The title says it all.
Let $\sigma = \sigma_{1}$ denote the classical sum-of-divisors function. That is, $$\sigma(N) = \sum_{d \mid N}{d}.$$ For example, $\sigma(10) = 1 + 2 + 5 + 10 = 18$.
Here is my question:
Is there an interpretation for why $\sigma(x) = x \iff x = 1$, involving notions that can be extended outside elementary number theory?
Things I Have In Mind
(1) If $\sigma(x) = x$, then $$\gcd(x, \sigma(x)) = x = \sigma(x).$$ How then do I show that $x=1$ (using only the concept of the greatest common divisor, (possibly) the definition of the $\sigma$ function, and no other)?
(2) If $\sigma(x) = x$, then $x$ is said to be a fixed point of $\sigma$. Using concepts from functional analysis (and possibly, the definition of the $\sigma$ function), how do we then show that $x=1$?
(3) If $\sigma(x) = x$, then since $\sigma$ is a function, we can apply $\sigma$ to both sides repeatedly to obtain $$x = \sigma(x) = \sigma(\sigma(x)) = \sigma(\sigma(\sigma(x))) = \sigma(\sigma(\sigma(\sigma(x)))) = \sigma(\sigma(\sigma(\sigma(\sigma(x))))) = \ldots.$$ This suggests a possible connection to recursion theory. In particular, how do we then show that $x=1$, using only such a concept?

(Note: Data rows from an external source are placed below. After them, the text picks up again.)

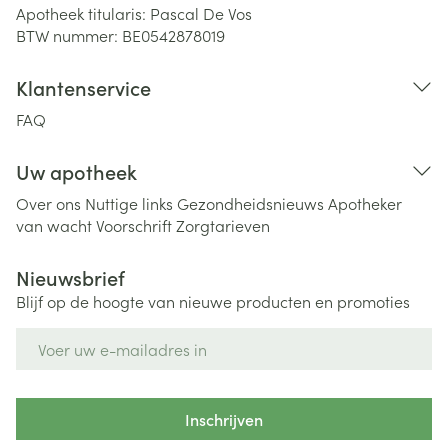
Apotheek titularis:
Pascal De Vos
BTW nummer:
BE0542878019
Klantenservice
FAQ
Uw apotheek
Over ons
Nuttige links
Gezondheidsnieuws
Apotheker
van wacht
Voorschrift
Zorgtarieven
Nieuwsbrief
Blijf op de hoogte van nieuwe producten en promoties
E-mail adres
Inschrijven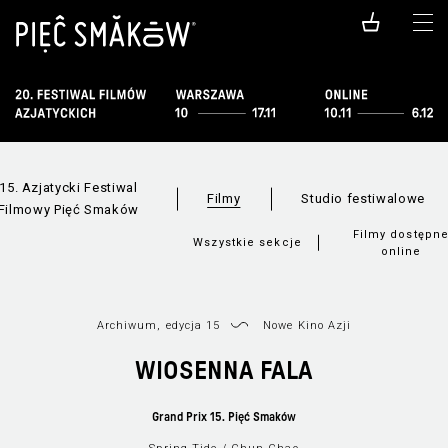
15. Azjatycki Festiwal
Filmy
Studio festiwalowe
Filmowy Pięć Smaków
Filmy dostępn
Wszystkie sekcje
online
Archiwum, edycja 15
Nowe Kino Azji
WIOSENNA FALA
Grand Prix 15. Pięć Smaków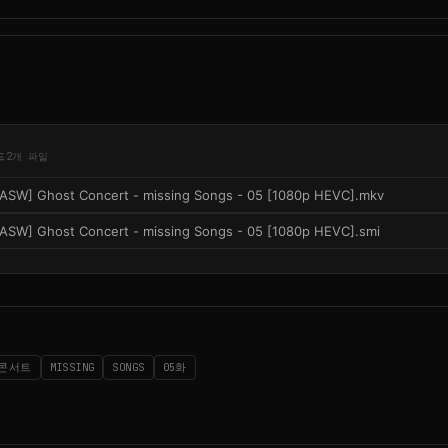
드
2개 파일
[ASW] Ghost Concert - missing Songs - 05 [1080p HEVC].mkv
[ASW] Ghost Concert - missing Songs - 05 [1080p HEVC].smi
콘서트
MISSING
SONGS
05화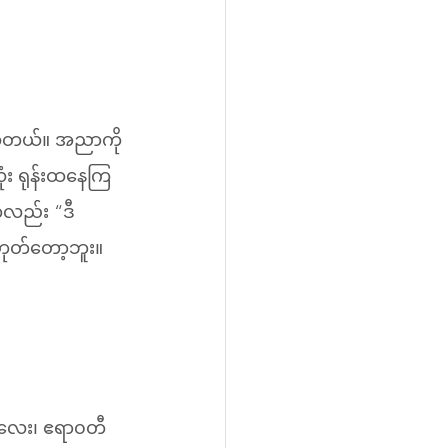
်သိတယ်။ အညာကို
ုံး ရုန်းထနေကြ
ကလည်း “ဒီ
ဟုတ်တော့ဘူး။ 
န္တလေး၊ ဧရာ၀တီ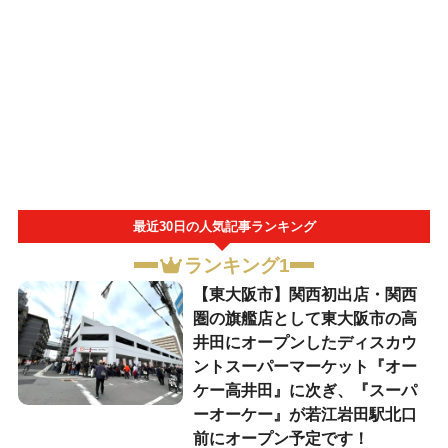
最近30日の人気記事ランキング
ランキング1
【東大阪市】関西初出店・関西
圏の旗艦店として東大阪市の高
井田にオープンしたディスカウ
ントスーパーマーケット『オー
ケー高井田』に次ぎ、『スーパ
ーオーケー』が若江岩田駅北口
前にオープン予定です！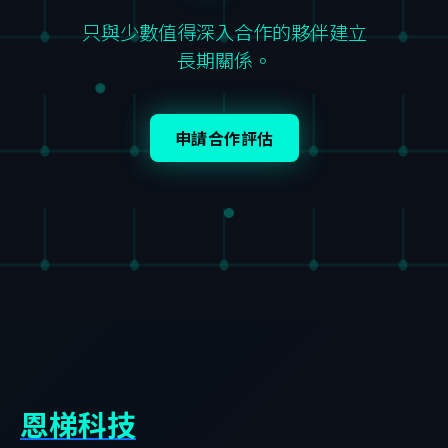
只與少數值得深入合作的夥伴建立
長期關係。
申請合作評估
恩梯科技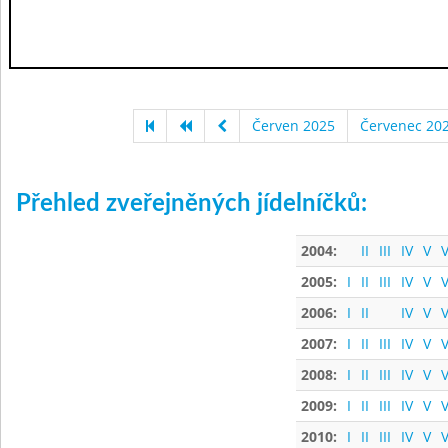
Červen 2025
Červenec 20
Přehled zveřejněných jídelníčků:
2004:
II
III
IV
V
V
2005:
I
II
III
IV
V
V
2006:
I
II
IV
V
V
2007:
I
II
III
IV
V
V
2008:
I
II
III
IV
V
V
2009:
I
II
III
IV
V
V
2010:
I
II
III
IV
V
V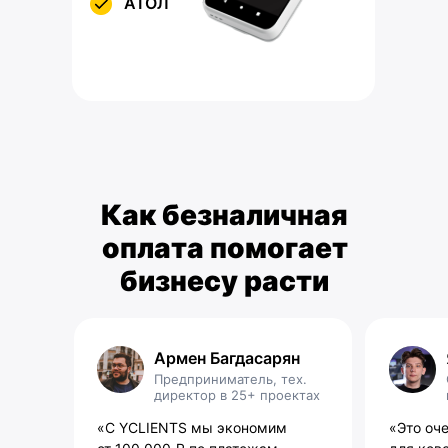
АТОЛ
Как безналичная
оплата помогает
бизнесу расти
Армен Багдасарян
Предприниматель, тех.
директор в 25+ проектах
«С YCLIENTS мы экономим
«Это оч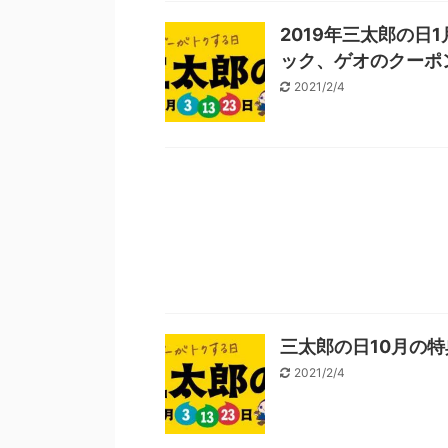
2019年三太郎の
ック、ゲオのクーポ
2021/2/4
三太郎の日10月の
2021/2/4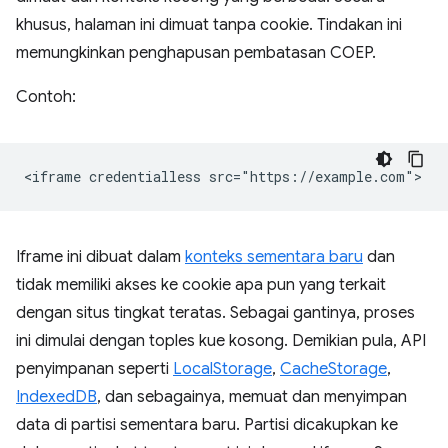
khusus, halaman ini dimuat tanpa cookie. Tindakan ini
memungkinkan penghapusan pembatasan COEP.
Contoh:
Iframe ini dibuat dalam
konteks sementara baru
dan
tidak memiliki akses ke cookie apa pun yang terkait
dengan situs tingkat teratas. Sebagai gantinya, proses
ini dimulai dengan toples kue kosong. Demikian pula, API
penyimpanan seperti
LocalStorage
,
CacheStorage
,
IndexedDB
, dan sebagainya, memuat dan menyimpan
data di partisi sementara baru. Partisi dicakupkan ke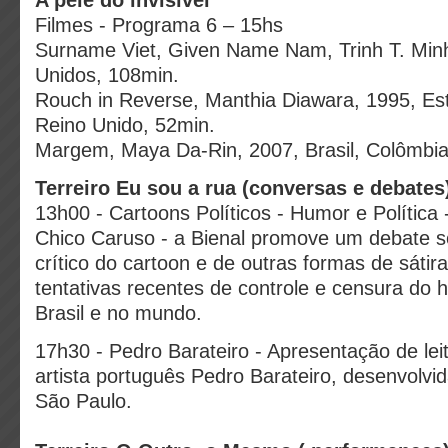
Filmes - Programa 6 – 15hs
Surname Viet, Given Name Nam, Trinh T. Min
Unidos, 108min.
Rouch in Reverse, Manthia Diawara, 1995, Es
Reino Unido, 52min.
Margem, Maya Da-Rin, 2007, Brasil, Colômbia
Terreiro Eu sou a rua (conversas e debates
13h00 - Cartoons Políticos - Humor e Política 
Chico Caruso - a Bienal promove um debate so
crítico do cartoon e de outras formas de sátira
tentativas recentes de controle e censura do h
Brasil e no mundo.
17h30 - Pedro Barateiro - Apresentação de lei
artista português Pedro Barateiro, desenvolvid
São Paulo.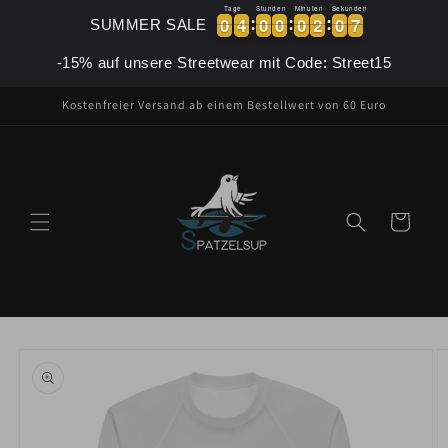
Direkt
Tage
Stunden
Minuten
Sekunden
zum
0
0
4
4
0
0
0
0
0
0
2
2
0
0
7
0
0
4
4
0
0
0
0
0
0
2
2
0
0
7
8
SUMMER SALE
Inhalt
-15% auf unsere Streetwear mit Code: Street15
Kostenfreier Versand ab einem Bestellwert von 60 Euro
Warenkorb
oduktinformationen
ringen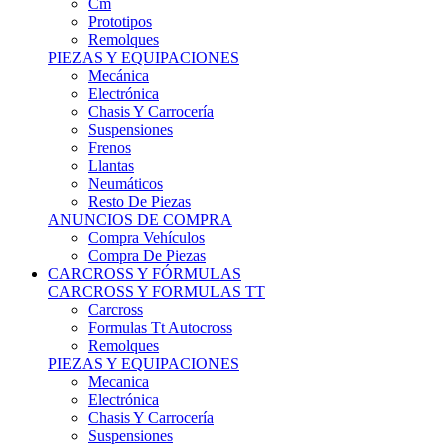
Remolques
PIEZAS Y EQUIPACIONES
Mecánica
Electrónica
Chasis Y Carrocería
Suspensiones
Frenos
Llantas
Neumáticos
Resto De Piezas
ANUNCIOS DE COMPRA
Compra Vehículos
Compra De Piezas
CARCROSS Y FÓRMULAS
CARCROSS Y FORMULAS TT
Carcross
Formulas Tt Autocross
Remolques
PIEZAS Y EQUIPACIONES
Mecanica
Electrónica
Chasis Y Carrocería
Suspensiones
Frenos
Llantas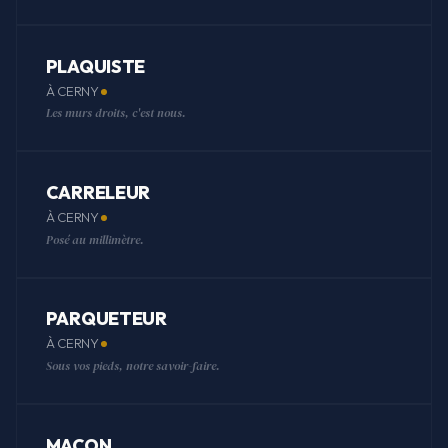
PLAQUISTE
À CERNY
Les murs droits, c'est nous.
CARRELEUR
À CERNY
Posé au millimètre.
PARQUETEUR
À CERNY
Sous vos pieds, notre savoir-faire.
MAÇON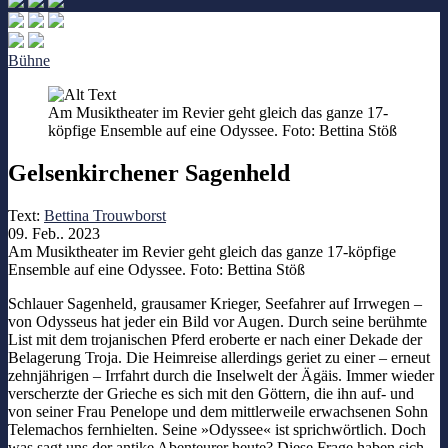
Bühne
Am Musiktheater im Revier geht gleich das ganze 17-
köpfige Ensemble auf eine Odyssee. Foto: Bettina Stöß
Gelsenkirchener Sagenheld
Text:
Bettina Trouwborst
09. Feb.. 2023
Am Musiktheater im Revier geht gleich das ganze 17-köpfige
Ensemble auf eine Odyssee. Foto: Bettina Stöß
Schlauer Sagenheld, grausamer Krieger, Seefahrer auf Irrwegen –
von Odysseus hat jeder ein Bild vor Augen. Durch seine berühmte
List mit dem trojanischen Pferd eroberte er nach einer Dekade der
Belagerung Troja. Die Heimreise allerdings geriet zu einer – erneut
zehnjährigen – Irrfahrt durch die Inselwelt der Ägäis. Immer wieder
verscherzte der Grieche es sich mit den Göttern, die ihn auf- und
von seiner Frau Penelope und dem mittlerweile erwachsenen Sohn
Telemachos fernhielten. Seine »Odyssee« ist sprichwörtlich. Doch
was sagt uns der antike Abenteurer heute? Diese Frage haben sich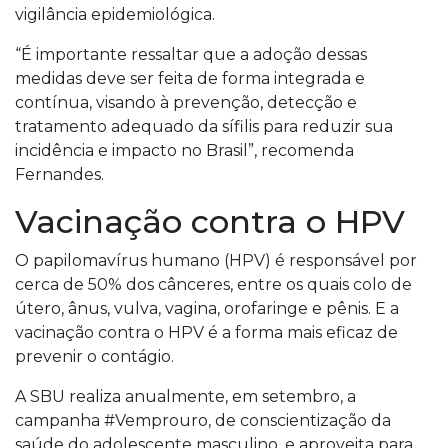
vigilância epidemiológica.
“É importante ressaltar que a adoção dessas
medidas deve ser feita de forma integrada e
contínua, visando à prevenção, detecção e
tratamento adequado da sífilis para reduzir sua
incidência e impacto no Brasil”, recomenda
Fernandes.
Vacinação contra o HPV
O papilomavírus humano (HPV) é responsável por
cerca de 50% dos cânceres, entre os quais colo de
útero, ânus, vulva, vagina, orofaringe e pênis. E a
vacinação contra o HPV é a forma mais eficaz de
prevenir o contágio.
A SBU realiza anualmente, em setembro, a
campanha #Vemprouro, de conscientização da
saúde do adolescente masculino, e aproveita para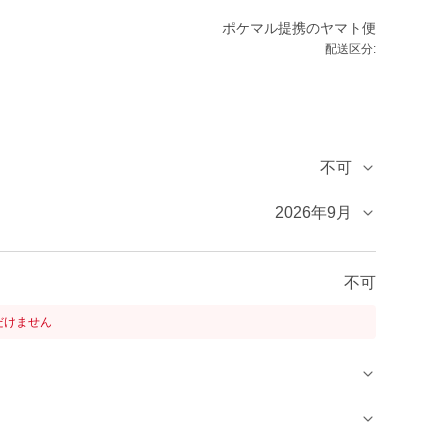
ポケマル提携のヤマト便
配送区分:
不可
2026年9月
不可
だけません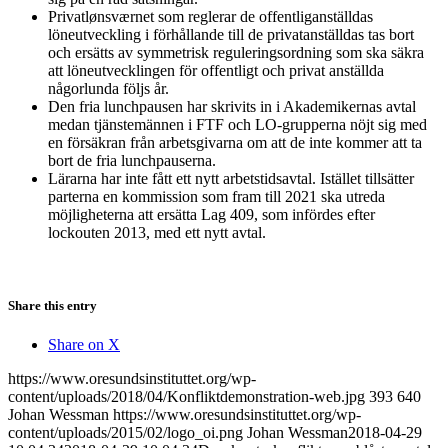
Privatlønsværnet som reglerar de offentliganställdas
löneutveckling i förhållande till de privatanställdas tas bort
och ersätts av symmetrisk reguleringsordning som ska säkra
att löneutvecklingen för offentligt och privat anställda
någorlunda följs år.
Den fria lunchpausen har skrivits in i Akademikernas avtal
medan tjänstemännen i FTF och LO-grupperna nöjt sig med
en försäkran från arbetsgivarna om att de inte kommer att ta
bort de fria lunchpauserna.
Lärarna har inte fått ett nytt arbetstidsavtal. Istället tillsätter
parterna en kommission som fram till 2021 ska utreda
möjligheterna att ersätta Lag 409, som infördes efter
lockouten 2013, med ett nytt avtal.
Share this entry
Share on X
https://www.oresundsinstituttet.org/wp-
content/uploads/2018/04/Konfliktdemonstration-web.jpg
393
640
Johan Wessman
https://www.oresundsinstituttet.org/wp-
content/uploads/2015/02/logo_oi.png
Johan Wessman
2018-04-29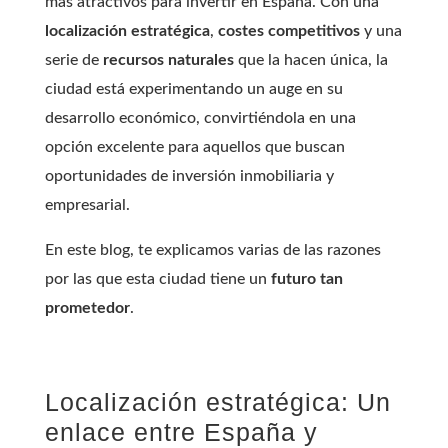
más atractivos para invertir en España. Con una
localización estratégica
,
costes competitivos
y una
serie de
recursos naturales
que la hacen única, la
ciudad está experimentando un auge en su
desarrollo económico, convirtiéndola en una
opción excelente para aquellos que buscan
oportunidades de inversión inmobiliaria y
empresarial.
En este blog, te explicamos varias de las razones
por las que esta ciudad tiene un
futuro tan
prometedor
.
Localización estratégica: Un
enlace entre España y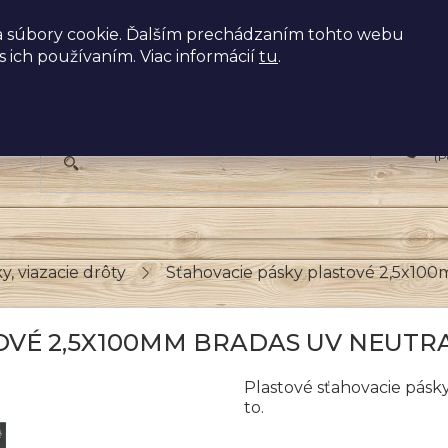
 súbory cookie. Ďalším prechádzaním tohto webu
s ich používaním. Viac informácií
tu
.
+
(P
y, viazacie drôty
Sťahovacie pásky plastové 2,5x1
VÉ 2,5X100MM BRADAS UV NEUTRAL
Plastové sťahovacie pásky
to.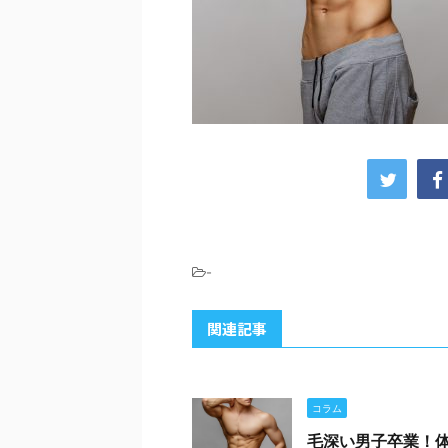
-
関連記事
コラム
毛深い男子卒業！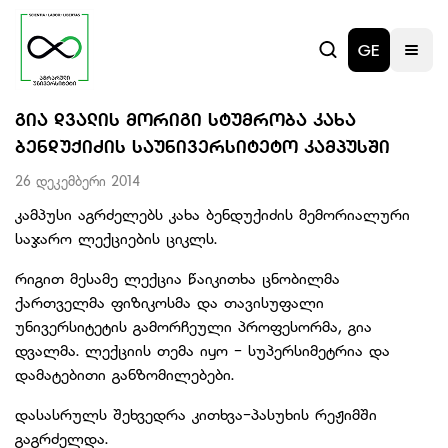
GE
ᲒᲘᲐ ᲓᲕᲐᲚᲘᲡ ᲛᲝᲠᲘᲒᲘ ᲡᲢᲣᲛᲠᲝᲑᲐ ᲙᲐᲮᲐ
ᲑᲔᲜᲓᲣᲥᲘᲫᲘᲡ ᲡᲐᲣᲜᲘᲕᲔᲠᲡᲘᲢᲔᲢᲝ ᲙᲐᲛᲞᲣᲡᲨᲘ
26 დეკემბერი 2014
კამპუსი აგრძელებს კახა ბენდუქიძის მემორიალური
საჯარო ლექციების ციკლს.
რიგით მესამე ლექცია წაიკითხა ცნობილმა
ქართველმა ფიზიკოსმა და თავისუფალი
უნივერსიტეტის გამორჩეული პროფესორმა, გია
დვალმა. ლექციის თემა იყო - სუპერსიმეტრია და
დამატებითი განზომილებები.
დასასრულს შეხვედრა კითხვა-პასუხის რეჟიმში
გაგრძელდა.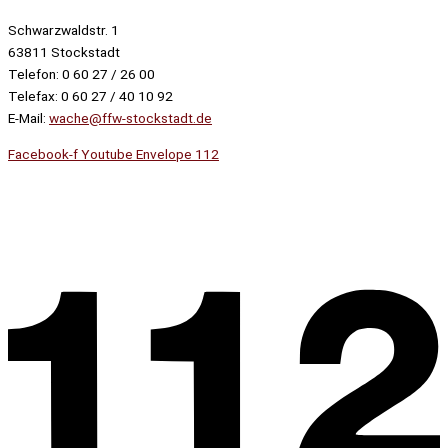
Schwarzwaldstr. 1
63811 Stockstadt
Telefon: 0 60 27 / 26 00
Telefax: 0 60 27 / 40 10 92
E-Mail:
wache@ffw-stockstadt.de
Facebook-f
Youtube
Envelope
112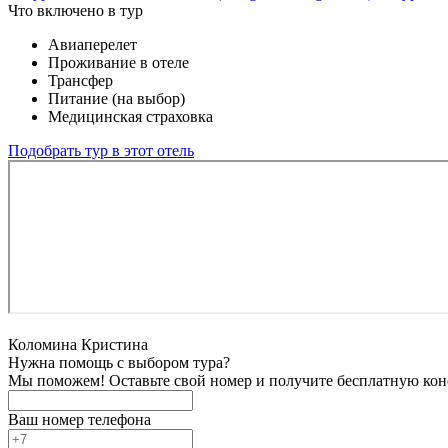
Что включено в тур
Авиаперелет
Проживание в отеле
Трансфер
Питание (на выбор)
Медицинская страховка
Подобрать тур в этот отель
Коломина Кристина
Нужна помощь с выбором тура?
Мы поможем! Оставьте свой номер и получите бесплатную кон
Ваш номер телефона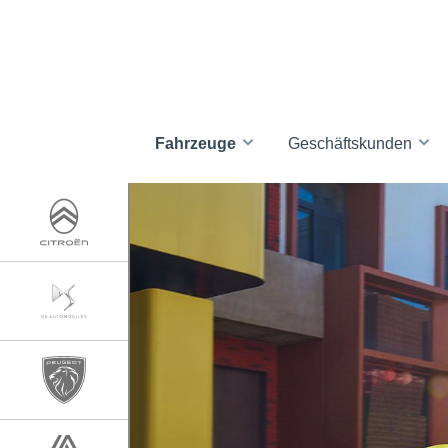
Fahrzeuge
Geschäftskunden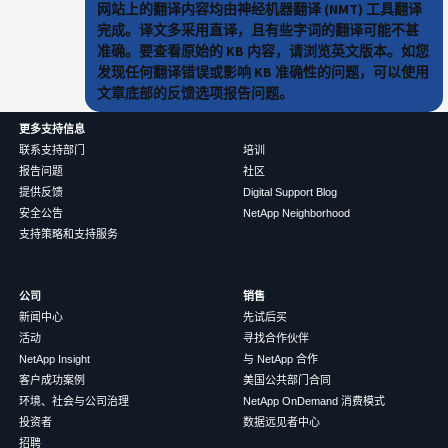
网站上的翻译内容均由神经机器翻译 (NMT) 工具翻译
完成。译文多采用直译，且有些字词的翻译可能不甚
准确。要查看原始的 KB 内容，请浏览英文版本。如您
发现任何翻译错误或影响 KB 准确性的问题，可以使用
文章底部的反馈选项报告问题。
更多支持信息
联系支持部门
培训
报告问题
社区
提供反馈
Digital Support Blog
安全公告
NetApp Neighborhood
支持策略和支持服务
公司
销售
新闻中心
先试后买
活动
寻找合作伙伴
NetApp Insight
与 NetApp 合作
客户成功案例
美国公共部门合同
环境、社会与公司治理
NetApp OnDemand 消费模式
投资者
数据远见者中心
招聘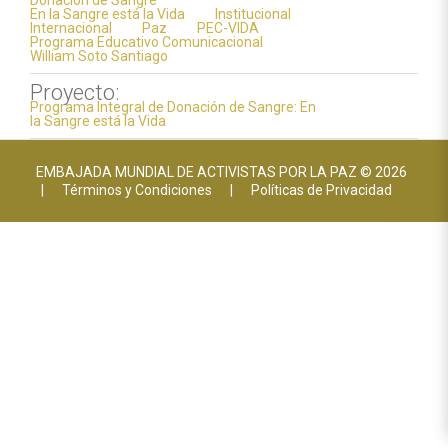
Donación de Sangre
En la Sangre está la Vida
Institucional
Internacional
Paz
PEC-VIDA
Programa Educativo Comunicacional
William Soto Santiago
Proyecto:
Programa Integral de Donación de Sangre: En
la Sangre está la Vida
EMBAJADA MUNDIAL DE ACTIVISTAS POR LA PAZ © 2026
|
Términos y Condiciones
|
Políticas de Privacidad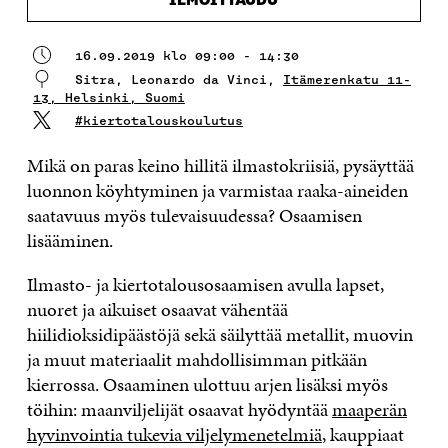
ILMOITTAUDU
16.09.2019 klo 09:00 - 14:30
Sitra, Leonardo da Vinci,
Itämerenkatu 11-
13, Helsinki, Suomi
#kiertotalouskoulutus
Mikä on paras keino hillitä ilmastokriisiä, pysäyttää
luonnon köyhtyminen ja varmistaa raaka-aineiden
saatavuus myös tulevaisuudessa? Osaamisen
lisääminen.
Ilmasto- ja kiertotalousosaamisen avulla lapset,
nuoret ja aikuiset osaavat vähentää
hiilidioksidipäästöjä sekä säilyttää metallit, muovin
ja muut materiaalit mahdollisimman pitkään
kierrossa. Osaaminen ulottuu arjen lisäksi myös
töihin: maanviljelijät osaavat hyödyntää
maaperän
hyvinvointia tukevia viljelymenetelmiä
, kauppiaat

$$\sigma(n) = \sum_{d\mid n} d \geq \sum_{d\mid n} 1 = d(n) \tag{1}$$ hence $\sigma(n)=1$ implies $d(n)=1$, but every natural number $n\geq 2$ has at least two distinct divisors, $1$ and $n$. Assuming $s>2$, from $$ \sum_{n\geq 1}\frac{\sigma(n)}{n^s} = \zeta(s)\,\zeta(s-1) \tag{2}$$ and summation by parts it follows that $$ \frac{1}{N}\sum_{n=1}^{N}\sigma(n) = \frac{\pi^2 N}{6} + O(\sqrt{N})\tag{3} $$ hence $\sigma(n)=1$ may hold only for $n\in[1,N_0]$ for a fixed $N_0$, since $(3)$ gives $\sigma(N)=\frac{\pi^2}{3}N+O(\sqrt{N})$, on average.